最初の役人とイエスの問答は、一見すると、金持ちが神の国に入ることはできないとか、財産を捨てなければ救われないという意味にとってしまいそうである。しかしそうではない。注意深く役人の言動を探る時にイエスが彼のなかに何を見ていたのかが見えてくる。彼の目的は神に従うこと、神の御前に正しく生きることではなく、永遠の命であった。彼はその手立てを知っているであろうイエスに対し、当時でも普通は使われない「尊い」というおべっかを使う。彼のなかに利己心が見え隠れする。また彼はイエスが挙げた戒めについても自分は守っていると言い切る。彼は自分は正しい人だと信じて疑わない。

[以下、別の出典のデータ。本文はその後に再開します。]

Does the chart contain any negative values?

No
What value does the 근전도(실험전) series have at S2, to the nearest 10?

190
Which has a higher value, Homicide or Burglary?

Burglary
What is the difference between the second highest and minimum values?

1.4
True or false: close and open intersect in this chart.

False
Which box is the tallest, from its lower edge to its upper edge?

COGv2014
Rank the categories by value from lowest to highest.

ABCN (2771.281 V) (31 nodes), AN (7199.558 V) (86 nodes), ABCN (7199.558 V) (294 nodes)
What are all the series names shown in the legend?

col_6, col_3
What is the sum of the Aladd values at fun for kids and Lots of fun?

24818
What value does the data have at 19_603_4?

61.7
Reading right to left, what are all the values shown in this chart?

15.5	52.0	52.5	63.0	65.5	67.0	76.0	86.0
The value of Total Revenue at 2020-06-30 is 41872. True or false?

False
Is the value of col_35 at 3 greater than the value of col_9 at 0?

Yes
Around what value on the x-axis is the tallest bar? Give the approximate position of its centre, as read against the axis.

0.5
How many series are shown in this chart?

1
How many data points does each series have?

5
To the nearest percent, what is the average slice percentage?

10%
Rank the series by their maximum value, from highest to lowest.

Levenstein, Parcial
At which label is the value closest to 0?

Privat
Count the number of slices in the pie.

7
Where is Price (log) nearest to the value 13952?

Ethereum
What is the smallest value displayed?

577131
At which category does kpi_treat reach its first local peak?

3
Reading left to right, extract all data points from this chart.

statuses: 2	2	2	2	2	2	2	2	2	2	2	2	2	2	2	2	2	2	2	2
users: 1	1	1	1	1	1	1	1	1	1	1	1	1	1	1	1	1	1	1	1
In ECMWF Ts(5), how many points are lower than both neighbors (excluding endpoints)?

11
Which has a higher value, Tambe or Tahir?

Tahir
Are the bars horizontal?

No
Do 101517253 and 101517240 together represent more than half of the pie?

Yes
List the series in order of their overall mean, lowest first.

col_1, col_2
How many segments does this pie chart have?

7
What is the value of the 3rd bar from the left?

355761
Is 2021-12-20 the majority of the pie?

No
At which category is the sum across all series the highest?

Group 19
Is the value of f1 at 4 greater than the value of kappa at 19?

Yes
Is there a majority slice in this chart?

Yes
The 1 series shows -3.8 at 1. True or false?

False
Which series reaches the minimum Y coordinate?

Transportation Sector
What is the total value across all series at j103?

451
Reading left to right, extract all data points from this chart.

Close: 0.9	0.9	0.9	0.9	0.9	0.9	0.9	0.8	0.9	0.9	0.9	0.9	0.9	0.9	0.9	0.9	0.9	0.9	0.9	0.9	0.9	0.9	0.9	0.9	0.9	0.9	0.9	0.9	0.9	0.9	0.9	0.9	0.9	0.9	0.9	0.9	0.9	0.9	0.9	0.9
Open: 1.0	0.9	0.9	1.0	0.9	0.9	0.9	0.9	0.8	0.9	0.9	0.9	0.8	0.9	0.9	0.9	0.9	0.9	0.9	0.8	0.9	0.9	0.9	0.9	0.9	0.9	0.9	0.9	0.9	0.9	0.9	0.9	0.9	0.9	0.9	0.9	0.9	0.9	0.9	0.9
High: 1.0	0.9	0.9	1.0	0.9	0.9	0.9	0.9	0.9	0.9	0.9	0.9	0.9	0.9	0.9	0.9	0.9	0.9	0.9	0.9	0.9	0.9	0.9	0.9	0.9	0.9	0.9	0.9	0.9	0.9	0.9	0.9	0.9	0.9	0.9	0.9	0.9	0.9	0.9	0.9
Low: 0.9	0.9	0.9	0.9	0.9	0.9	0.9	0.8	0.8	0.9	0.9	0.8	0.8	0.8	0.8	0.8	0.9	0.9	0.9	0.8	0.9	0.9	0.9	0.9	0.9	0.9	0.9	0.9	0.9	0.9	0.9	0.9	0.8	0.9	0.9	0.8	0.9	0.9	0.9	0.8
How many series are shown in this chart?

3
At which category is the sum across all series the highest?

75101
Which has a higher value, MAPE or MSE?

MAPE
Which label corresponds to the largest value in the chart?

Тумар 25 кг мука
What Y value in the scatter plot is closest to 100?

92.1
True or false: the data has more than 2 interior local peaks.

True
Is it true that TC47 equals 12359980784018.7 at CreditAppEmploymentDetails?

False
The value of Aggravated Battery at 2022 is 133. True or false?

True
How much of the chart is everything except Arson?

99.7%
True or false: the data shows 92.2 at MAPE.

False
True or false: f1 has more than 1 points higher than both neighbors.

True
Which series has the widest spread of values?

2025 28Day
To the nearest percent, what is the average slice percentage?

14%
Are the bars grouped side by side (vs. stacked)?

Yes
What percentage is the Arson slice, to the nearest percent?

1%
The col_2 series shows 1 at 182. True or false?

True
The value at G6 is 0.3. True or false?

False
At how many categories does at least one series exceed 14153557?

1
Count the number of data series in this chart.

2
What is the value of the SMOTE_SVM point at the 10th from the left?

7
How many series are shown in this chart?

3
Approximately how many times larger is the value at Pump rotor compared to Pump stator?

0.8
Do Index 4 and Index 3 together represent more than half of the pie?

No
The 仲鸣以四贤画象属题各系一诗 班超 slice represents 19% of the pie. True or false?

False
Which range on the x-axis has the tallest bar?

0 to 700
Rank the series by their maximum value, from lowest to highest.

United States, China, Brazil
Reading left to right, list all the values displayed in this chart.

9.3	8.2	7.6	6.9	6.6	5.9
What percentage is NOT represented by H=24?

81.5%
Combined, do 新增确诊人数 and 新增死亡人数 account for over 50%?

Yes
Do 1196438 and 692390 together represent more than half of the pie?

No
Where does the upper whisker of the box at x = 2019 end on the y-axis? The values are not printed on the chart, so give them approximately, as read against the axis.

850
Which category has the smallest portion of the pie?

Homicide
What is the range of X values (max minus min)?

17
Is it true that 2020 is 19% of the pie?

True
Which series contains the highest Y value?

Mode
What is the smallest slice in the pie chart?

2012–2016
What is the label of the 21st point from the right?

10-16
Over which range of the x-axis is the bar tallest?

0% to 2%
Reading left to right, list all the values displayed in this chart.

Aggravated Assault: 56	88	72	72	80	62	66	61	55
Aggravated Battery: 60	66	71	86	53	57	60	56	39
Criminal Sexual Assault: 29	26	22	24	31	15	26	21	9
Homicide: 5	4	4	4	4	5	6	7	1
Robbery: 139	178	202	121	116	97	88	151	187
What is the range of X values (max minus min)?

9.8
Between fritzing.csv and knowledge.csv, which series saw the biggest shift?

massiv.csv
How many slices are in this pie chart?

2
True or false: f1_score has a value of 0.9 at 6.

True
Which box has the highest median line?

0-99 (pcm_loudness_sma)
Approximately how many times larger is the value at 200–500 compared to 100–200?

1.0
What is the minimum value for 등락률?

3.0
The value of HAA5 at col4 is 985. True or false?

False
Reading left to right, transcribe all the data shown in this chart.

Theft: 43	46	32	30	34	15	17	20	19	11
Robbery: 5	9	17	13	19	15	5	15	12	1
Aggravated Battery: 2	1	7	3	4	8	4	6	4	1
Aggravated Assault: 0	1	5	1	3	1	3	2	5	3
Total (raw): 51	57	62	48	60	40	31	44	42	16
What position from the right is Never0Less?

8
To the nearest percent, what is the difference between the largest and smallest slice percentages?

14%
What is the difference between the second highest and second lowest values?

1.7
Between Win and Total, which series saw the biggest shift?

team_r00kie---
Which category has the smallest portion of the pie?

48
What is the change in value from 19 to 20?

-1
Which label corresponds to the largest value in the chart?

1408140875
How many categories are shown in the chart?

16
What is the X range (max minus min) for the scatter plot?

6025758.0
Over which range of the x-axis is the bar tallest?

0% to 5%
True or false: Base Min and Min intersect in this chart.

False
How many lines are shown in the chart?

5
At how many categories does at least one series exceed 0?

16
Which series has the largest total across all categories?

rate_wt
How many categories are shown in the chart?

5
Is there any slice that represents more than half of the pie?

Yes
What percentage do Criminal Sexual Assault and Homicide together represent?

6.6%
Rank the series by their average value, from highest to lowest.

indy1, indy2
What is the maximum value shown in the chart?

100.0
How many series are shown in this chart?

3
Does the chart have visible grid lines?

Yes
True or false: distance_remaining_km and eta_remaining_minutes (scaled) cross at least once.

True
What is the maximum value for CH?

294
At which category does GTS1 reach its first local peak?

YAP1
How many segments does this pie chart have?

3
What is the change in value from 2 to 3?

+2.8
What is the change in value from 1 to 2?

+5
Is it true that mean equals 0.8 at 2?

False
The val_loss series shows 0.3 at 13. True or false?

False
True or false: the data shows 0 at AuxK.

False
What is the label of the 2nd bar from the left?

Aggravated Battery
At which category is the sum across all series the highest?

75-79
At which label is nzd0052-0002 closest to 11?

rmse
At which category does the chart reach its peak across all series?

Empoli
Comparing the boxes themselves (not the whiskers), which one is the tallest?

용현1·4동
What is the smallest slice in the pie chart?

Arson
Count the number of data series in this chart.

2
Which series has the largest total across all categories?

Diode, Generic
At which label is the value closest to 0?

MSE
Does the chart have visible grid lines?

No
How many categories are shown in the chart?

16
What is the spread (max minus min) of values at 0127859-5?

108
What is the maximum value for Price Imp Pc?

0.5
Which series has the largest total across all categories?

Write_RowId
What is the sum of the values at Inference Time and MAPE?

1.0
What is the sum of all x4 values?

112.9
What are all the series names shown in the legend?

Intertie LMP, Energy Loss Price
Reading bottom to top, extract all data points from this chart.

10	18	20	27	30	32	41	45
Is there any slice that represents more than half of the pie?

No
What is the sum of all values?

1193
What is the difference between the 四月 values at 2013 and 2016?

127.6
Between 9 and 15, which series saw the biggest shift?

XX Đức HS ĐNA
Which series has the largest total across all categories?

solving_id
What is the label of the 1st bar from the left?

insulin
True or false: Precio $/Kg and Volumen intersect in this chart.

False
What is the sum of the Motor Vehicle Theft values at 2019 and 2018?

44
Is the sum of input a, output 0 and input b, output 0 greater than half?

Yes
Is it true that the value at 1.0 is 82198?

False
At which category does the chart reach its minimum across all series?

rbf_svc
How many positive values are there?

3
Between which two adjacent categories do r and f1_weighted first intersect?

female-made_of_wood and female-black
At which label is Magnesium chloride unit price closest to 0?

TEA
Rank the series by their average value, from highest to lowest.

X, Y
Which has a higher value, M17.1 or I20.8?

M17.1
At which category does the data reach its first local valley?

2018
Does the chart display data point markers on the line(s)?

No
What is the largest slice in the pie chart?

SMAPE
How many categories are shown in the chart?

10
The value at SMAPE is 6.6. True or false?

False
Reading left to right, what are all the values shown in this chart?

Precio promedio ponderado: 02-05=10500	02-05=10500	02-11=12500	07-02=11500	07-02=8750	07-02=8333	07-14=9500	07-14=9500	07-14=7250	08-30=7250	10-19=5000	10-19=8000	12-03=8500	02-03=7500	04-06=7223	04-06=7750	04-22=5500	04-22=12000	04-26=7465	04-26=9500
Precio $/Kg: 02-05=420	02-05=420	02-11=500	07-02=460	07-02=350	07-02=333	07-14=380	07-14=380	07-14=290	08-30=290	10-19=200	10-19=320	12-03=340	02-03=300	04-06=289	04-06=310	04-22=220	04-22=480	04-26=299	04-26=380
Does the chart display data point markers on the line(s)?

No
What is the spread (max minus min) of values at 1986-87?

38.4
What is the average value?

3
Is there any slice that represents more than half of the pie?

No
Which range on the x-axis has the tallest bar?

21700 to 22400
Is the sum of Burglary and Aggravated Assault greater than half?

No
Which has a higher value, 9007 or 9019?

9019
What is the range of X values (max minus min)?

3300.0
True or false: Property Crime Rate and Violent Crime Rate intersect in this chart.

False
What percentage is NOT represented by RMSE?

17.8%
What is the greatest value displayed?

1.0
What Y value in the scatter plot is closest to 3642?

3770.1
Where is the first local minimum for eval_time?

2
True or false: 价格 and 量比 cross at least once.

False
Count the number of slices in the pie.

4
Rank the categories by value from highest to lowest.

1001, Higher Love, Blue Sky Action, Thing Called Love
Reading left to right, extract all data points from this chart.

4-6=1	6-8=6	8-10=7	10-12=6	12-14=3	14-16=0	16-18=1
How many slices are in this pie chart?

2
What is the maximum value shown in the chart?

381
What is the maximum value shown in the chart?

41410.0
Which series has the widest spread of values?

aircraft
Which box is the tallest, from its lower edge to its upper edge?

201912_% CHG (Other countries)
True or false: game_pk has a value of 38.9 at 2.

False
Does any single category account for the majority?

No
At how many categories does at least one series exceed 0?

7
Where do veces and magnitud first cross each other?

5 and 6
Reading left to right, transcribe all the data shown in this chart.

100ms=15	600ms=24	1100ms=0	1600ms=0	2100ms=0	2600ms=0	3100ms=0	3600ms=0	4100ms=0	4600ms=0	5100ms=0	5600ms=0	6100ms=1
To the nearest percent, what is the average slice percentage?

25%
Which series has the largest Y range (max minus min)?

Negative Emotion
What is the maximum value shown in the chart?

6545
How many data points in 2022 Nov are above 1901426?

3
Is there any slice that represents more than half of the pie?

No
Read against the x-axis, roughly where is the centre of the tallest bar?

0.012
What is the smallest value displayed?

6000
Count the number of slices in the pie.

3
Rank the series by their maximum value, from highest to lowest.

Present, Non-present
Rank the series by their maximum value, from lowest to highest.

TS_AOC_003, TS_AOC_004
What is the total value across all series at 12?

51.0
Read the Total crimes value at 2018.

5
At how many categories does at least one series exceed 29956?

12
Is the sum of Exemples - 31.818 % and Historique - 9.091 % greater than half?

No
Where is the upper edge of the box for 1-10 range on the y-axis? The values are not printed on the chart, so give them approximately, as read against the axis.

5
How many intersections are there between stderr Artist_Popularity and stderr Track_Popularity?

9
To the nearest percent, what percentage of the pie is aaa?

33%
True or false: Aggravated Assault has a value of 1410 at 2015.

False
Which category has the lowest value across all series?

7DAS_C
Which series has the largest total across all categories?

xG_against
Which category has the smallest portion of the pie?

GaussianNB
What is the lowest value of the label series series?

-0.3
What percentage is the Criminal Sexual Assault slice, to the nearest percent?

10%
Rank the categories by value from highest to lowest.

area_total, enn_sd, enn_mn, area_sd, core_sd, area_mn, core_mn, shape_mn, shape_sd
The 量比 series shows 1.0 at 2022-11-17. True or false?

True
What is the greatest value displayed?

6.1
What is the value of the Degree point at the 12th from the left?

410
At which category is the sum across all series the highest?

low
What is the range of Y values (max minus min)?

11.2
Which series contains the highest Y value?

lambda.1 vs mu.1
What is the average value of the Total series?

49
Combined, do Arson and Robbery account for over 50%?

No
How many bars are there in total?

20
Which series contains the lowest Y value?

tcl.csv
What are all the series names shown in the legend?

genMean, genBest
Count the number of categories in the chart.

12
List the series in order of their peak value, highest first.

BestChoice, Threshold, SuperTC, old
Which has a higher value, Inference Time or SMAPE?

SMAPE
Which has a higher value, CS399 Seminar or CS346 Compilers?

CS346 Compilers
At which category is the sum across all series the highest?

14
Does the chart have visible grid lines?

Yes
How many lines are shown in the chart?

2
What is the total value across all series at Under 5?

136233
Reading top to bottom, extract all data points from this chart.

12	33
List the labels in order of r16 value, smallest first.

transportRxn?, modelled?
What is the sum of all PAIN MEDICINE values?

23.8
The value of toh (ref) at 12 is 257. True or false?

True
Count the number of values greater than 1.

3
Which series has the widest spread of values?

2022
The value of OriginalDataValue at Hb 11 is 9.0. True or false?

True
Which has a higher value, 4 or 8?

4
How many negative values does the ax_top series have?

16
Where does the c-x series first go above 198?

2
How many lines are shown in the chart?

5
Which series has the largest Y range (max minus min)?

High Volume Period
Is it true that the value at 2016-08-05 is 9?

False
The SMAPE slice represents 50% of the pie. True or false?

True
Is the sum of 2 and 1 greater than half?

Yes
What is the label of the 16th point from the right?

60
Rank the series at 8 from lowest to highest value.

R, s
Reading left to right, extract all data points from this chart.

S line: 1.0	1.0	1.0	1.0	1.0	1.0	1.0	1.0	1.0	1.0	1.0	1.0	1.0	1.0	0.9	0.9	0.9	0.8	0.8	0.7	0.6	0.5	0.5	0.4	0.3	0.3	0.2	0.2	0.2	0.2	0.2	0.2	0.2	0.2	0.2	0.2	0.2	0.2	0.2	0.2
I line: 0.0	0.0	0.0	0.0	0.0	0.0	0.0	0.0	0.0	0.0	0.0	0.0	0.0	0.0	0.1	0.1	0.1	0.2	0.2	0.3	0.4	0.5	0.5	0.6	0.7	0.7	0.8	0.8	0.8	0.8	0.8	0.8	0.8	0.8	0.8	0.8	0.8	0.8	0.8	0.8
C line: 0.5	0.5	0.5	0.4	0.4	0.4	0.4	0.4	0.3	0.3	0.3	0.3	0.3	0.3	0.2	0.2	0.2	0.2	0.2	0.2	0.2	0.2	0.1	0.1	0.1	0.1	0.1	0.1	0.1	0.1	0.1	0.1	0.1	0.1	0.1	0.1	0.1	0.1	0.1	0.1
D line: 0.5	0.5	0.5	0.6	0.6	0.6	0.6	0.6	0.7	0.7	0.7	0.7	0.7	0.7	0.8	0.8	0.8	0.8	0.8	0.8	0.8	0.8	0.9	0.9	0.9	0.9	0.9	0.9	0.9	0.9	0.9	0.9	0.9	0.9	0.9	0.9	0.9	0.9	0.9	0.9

これを聞いてイエスは彼の欠けている点を指摘する。イエスは全ての財産を捨て、貧しい人に施さなければ救われないという意味で言われたのか。確かにこの世の富は、人の救いに大きな障害となる。しかしここで考えるべきは、自分は律法を守っていると信じて疑わないこの役人が「隣人をあなた自身のように愛せよ」という律法の根幹を守っていない点である。以前にも書いたが、この世の富は蓄え、自分のために用いるものではなく、神の御心のために用いられるべき物なのである。
25節、イエスは金持ちが神の国に入る困難を告げる。それに対して人々は「それでは、だれが救われることができるでしょう」と問いかける。彼らは金持ちが神の国に入るのがそれほど困難であるならば、一般の民衆はなおさら入れないと考えていたのであろうか。恐らくそれよりも、まだ何か人の側にある善行や努力で神の国に入れると考えていたのであろう。イエスは救いの根本的な理解を明らかにする。「人にはできないことが、神にはできるのです」
28節、ペテロは自分たちは全て捨てて従って来たと主張する。これに対し、イエスはこの世でも、神の国においても報いがあることを保証する。見逃してはならないのは29節に「神の国のために」とイエスが言及している点である。
31〜33節、イエスがこれから自分が十字架にかけられ、復活することを明言する。しかし弟子たちは未だ目の前にある現実と、自分たちがイエスの上に勝手に抱いている願望とのずれを受け入れようとはしなかった。彼らは相変わらず、イエスが革命を起こし、ローマの圧政からイスラエルを救い、神の国を建国するという類の期待を抱いていたのである。イエスの言葉を無視し、聖書の預言を理解しない彼らは、まさに盲目であったのである。
35〜43節にかけて盲人の癒しが語られる。一読すればイエスが盲人を癒された奇蹟の記事である。この記事に、この福音書の著書であるルカが込めた意図はなんであるのか。金持ちの役人はパリサイ人、律法学者のように自己義認し、自分の本当の姿が見えていなかった。霊的な盲目であったのだ。弟子たちもまたイエスの行く道が見えていなかった。「見えるようになる」というのはルカが好んで使う神学的主題である。この盲人の記事は明らかにこの神学的主題を意識している。
38節でイエスに希望をかけた盲人は叫びだす。人々がたしなめたがその叫び声はますます大きくなった。39節の「叫ぶ」という言葉は、38節の「叫ぶ」とは異なる単語が使われている。38節の「叫ぶ」はいわば普通の大声で呼ばわっているという意味である。しかし39節の「叫ぶ」はカラスの叫び声から作られた擬声語で、本能的な叫び、意味のわからない動物的な叫びを意味する。イエスは彼を呼び、彼に尋ねる「わたしに何をしてほしいのか」「主よ。目が見えるようになることです」
盲人の目は開かれ、彼はイエスについて行った。この盲人のしたことはなんであろう。彼は必死にイエスを求めたのである。この悲痛とも言える叫び声は彼の信仰の叫び声であった。そして彼は見えるようになったのである。この魂から搾り出されるような真剣な叫びは、あの金持ちの役人にも、十二弟子たちにも見られないものである。